3. Proses Legalitas Hukum Berkas
Banyak negara mewajibkan proses pengesahan dokumen agar dokumen dari negara tertentu berlaku di negara lain. Dalam kebanyakan hal, tahapan ini mencakup:
- Pengesahan administrasi di Kementerian Hukum dan Hak Asasi Manusia.
- Persetujuan administratif di Kementerian Luar Negeri.
- Pendaftaran di Kedutaan Besar negara tujuan.
Dokumen yang sah akan diberi kekuatan hukum di luar negeri.
4. Keperluan lain
Banyak negara memberlakukan syarat khusus. Sebagai perumpamaan:
- Beberapa negara mengharuskan pasangan untuk mengikuti program konseling sebelum pernikahan.

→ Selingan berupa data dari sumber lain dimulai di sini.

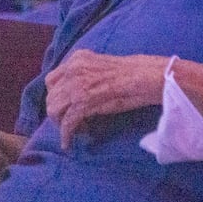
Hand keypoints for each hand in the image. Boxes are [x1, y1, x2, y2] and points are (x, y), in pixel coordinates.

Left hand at [44, 50, 166, 150]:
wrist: (151, 76)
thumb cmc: (137, 70)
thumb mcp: (105, 65)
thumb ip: (88, 74)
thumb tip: (80, 91)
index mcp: (78, 58)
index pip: (52, 79)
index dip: (55, 95)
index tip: (64, 105)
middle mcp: (73, 69)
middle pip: (51, 97)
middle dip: (58, 112)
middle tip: (70, 122)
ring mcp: (77, 85)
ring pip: (55, 110)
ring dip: (61, 124)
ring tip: (74, 131)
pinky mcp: (84, 102)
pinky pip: (67, 123)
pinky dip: (66, 135)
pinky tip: (69, 143)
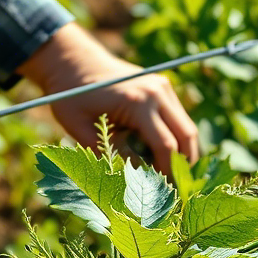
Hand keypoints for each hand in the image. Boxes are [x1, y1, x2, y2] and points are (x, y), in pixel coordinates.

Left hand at [17, 23, 198, 174]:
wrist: (73, 62)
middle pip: (186, 136)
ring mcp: (161, 86)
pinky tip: (162, 155)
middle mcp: (156, 91)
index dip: (168, 173)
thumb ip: (110, 154)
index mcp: (137, 102)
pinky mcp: (161, 85)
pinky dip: (176, 137)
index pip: (166, 146)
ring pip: (186, 126)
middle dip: (184, 166)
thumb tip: (137, 180)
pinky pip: (178, 116)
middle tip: (174, 191)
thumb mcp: (81, 130)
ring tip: (169, 175)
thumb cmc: (71, 96)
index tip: (164, 195)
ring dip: (183, 152)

- Beberapa negara dengan pengaruh keagamaan yang kuat mungkin mensyaratkan pasangan mengikuti kegiatan spiritual sebelumnya.
- Pemeriksaan kesehatan fisik, seperti uji HIV atau penyakit menular lainnya, biasanya dibutuhkan.
5. Pencatatan Acara Nikah di Indonesia
Jika Anda seorang WNI yang melangsungkan pernikahan di luar negeri, pernikahan Anda perlu tercatat di KBRI negara tempat pernikahan. Sebagai langkah selanjutnya, pendaftaran harus dilakukan di Dinas Kependudukan dan Catatan Sipil (Dukcapil) Indonesia untuk mendokumentasikan pernikahan Anda dalam sistem hukum Indonesia.
6. Bantuan Tenaga Profesional
Menyusun dokumen untuk pernikahan internasional adalah proses yang memakan waktu dan penuh kesulitan. Dengan demikian, banyak pasangan cenderung menggunakan layanan agen berpengalaman dalam mengurus dokumen dan legalisasi. Jangkar Group siap membantu dalam memastikan dokumen Anda lengkap dan proses berjalan lancar.
Penentuan akhir
Menikah antarwarga negara membutuhkan perencanaan menyeluruh dalam aspek legalitas dan administrasi. Dengan mengetahui syarat pernikahan internasional, melengkapi berkas yang dibutuhkan, serta bekerjasama dengan pihak profesional, Anda dan pasangan dapat mewujudkan pernikahan impian tanpa kendala. Selalu patuhi aturan yang berlaku di masing-masing negara supaya pernikahan Anda diresmikan secara sah dan diberkati.